ZDF-Chefredakteur Peter Frey begrüßte die Entscheidung des Gerichts und hob die Arbeit seiner Redaktion hervor. „Wir sind froh, dass wir so zur Aufklärung des Geheimnisses um Aribert Heim beitragen konnten.“

Heim galt bis jetzt als Nummer eins der noch am Leben vermuteten NS-Verbrecher. Im Konzentrationslager Mauthausen in Österreich soll er 1941 mehr als 300 Menschen auf bestialische Weise umgebracht haben. Der auch als „Dr. Tod“ und „Schlächter von Mauthausen“ bezeichnete Revierarzt soll zwischen Oktober und November 1941 in zahlreichen Fällen Häftlinge durch Benzinspritzen ins Herz oder nicht notwendige Operationen grausam getötet haben. Außerdem wurde ihm vorgeworfen, gesunden Häftlingen bei vollem Bewusstsein Organe entnommen zu haben. Zeugen beschrieben ihn als extrem sadistisch.
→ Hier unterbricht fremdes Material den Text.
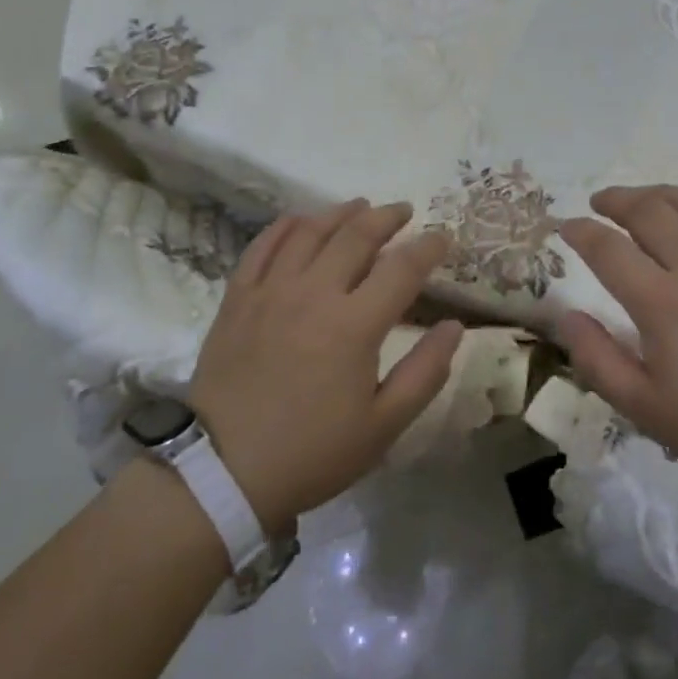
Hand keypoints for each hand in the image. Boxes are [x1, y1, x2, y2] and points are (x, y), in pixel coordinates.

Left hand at [188, 200, 459, 534]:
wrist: (224, 472)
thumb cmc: (313, 453)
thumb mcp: (383, 426)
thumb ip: (425, 372)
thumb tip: (453, 326)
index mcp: (355, 325)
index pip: (402, 268)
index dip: (429, 247)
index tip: (443, 237)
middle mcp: (314, 293)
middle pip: (356, 236)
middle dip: (387, 218)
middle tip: (404, 211)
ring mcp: (271, 291)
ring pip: (309, 232)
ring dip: (340, 213)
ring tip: (359, 206)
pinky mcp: (238, 298)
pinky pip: (263, 246)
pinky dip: (286, 227)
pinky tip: (300, 221)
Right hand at [558, 186, 677, 493]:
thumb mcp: (648, 410)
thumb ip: (598, 361)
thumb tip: (565, 316)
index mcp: (662, 302)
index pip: (608, 248)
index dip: (580, 232)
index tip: (566, 226)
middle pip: (649, 210)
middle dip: (616, 200)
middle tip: (600, 202)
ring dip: (658, 193)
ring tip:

Heim hat mindestens zwei Kinder. Seine in Chile lebende Tochter bestritt, jemals Kontakt mit ihrem Vater gehabt zu haben. Sohn Rüdiger, wie sein Vater Mediziner, pflegte ihn die letzten sechs Monate vor seinem Tod. Über den Verbleib der Leiche will aber auch er nichts wissen. Angeblich wurde Heim in einem Massengrab bestattet.